Prof. Vernon Cisney - Voice and Phenomenon
Professor Vernon Cisney answers a few questions about his new book Derrida’s Voice and Phenomenon: An Edinburgh Philosophical Guide, a reader’s guide to Derrida’s 1967 text: Voice and Phenomenon.
How did you decide to write this book?
From the moment I first read Jacques Derrida, I was drawn to his being a thinker that doesn't shy away from complexity. I wrote my doctoral dissertation on Derrida and another French thinker named Gilles Deleuze, and Voice and Phenomenon was an important book for me. There were no resources available dealing with the arguments, focus, and structure of the book and I thought there should be a guide.
The other reason I wanted to write this was “teach-ability.” Major philosophers tend to have one book that serves as an introduction to their thinking, for example Plato’s got the Republic. For Derrida, the go-to book up until now has always been Of Grammatology, another 1967 text. It always struck me as an odd go-to teaching tool. It is sprawling and you cannot understand the book if you do not know all the many figures he is discussing. The nice thing about Voice and Phenomenon is that it is short and focused. He is working on one figure, Edmund Husserl, and on three or four particular arguments, which are small, digestible bits. One can easily introduce Husserl, founder of the school of thought known as phenomenology, and move to Derrida’s work.
It is also in Voice and Phenomenon that Derrida discovers concepts that later become his philosophy, which are: différance, the trace, and the logic of the supplement.
How would you summarize Derrida’s philosophy?
Derrida’s thinking is almost completely parasitic. He thinks by working his way into texts. It is parasitic in that he gets inside these argument structures and tries to reveal something fundamental about them. In order to do this, he works closely through the logic or the language of another philosopher. He is trying to expose a differential play of force at work in the constitutions of the various binary oppositions that govern Western thought.
The first is that he reads through a text, exploring the surface argument that the author wants to push, which is called “authorial intent.” Derrida provides pretty conservative readings in this first step. The first reading exposes the privileging of the primary term, for example soul over body, or soul/body.
This brings us to the second phase – the phase of inversion. He will push that logic of that term up to its absolute limit to the point where that primary term gives way to the secondary term. He tries to show how it bleeds into that secondary term. If that supplementary term is required in order to think about the primary term, that can only be because the primary term was never fully able to do what it needed to do in the first place. There is an essential lack in the primary term to being with. It cannot stand on its own. It suffers from an essential deficiency. The primary term is not, after all, primary. This shows, in some cases, the privileging of the secondary term. Derrida is providing a reading that subverts the first reading.
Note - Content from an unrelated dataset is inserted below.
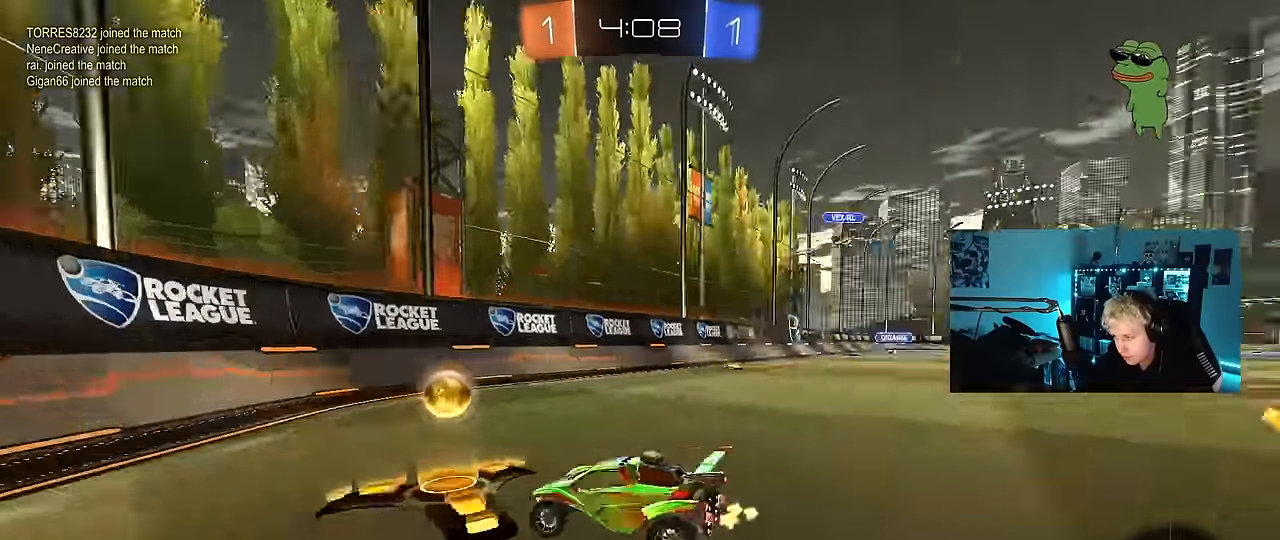
{"keys": ["a", "w"], "mouse": [], "mouse_move": "still", "events": [[50, "mouse_left", "down"], [50, "shift", "up"], [50, "space", "up"], [467, "mouse_left", "up"]]}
In the third phase, he wants to mark the differential structure that makes both terms possible. So, if the opposition is invertible, and if each term to ultimately give way to its other, then what is being isolated is the “/” in the binary. The terms are always subject to the passage to the other. By demonstrating that differential structure, which he calls différance, he hoped to be able to release alternative ways of thinking and living, alternative ethical practice and so forth.
What do you think Derrida would be most curious about today?
He would be very interested in ISIS. Derrida died in 2004, after September 11, 2001, and he foreshadowed calamities to come. In later works, he writes almost exclusively about real-world problems and also the topic of apocalypse, the sense of annihilation for the sake of annihilation. I think he would have a tremendous amount to say about how the forces of globalization have helped foment the forces of ISIS.
The other thing I think he would be very interested in is the Syrian refugee crisis. In many of his later essays, Derrida focused on the concept of “hospitality.” I think he would be interested in looking at the contrast between the professed values of many Western nation-states and the ways in which they are dealing with the Syrian refugee crisis.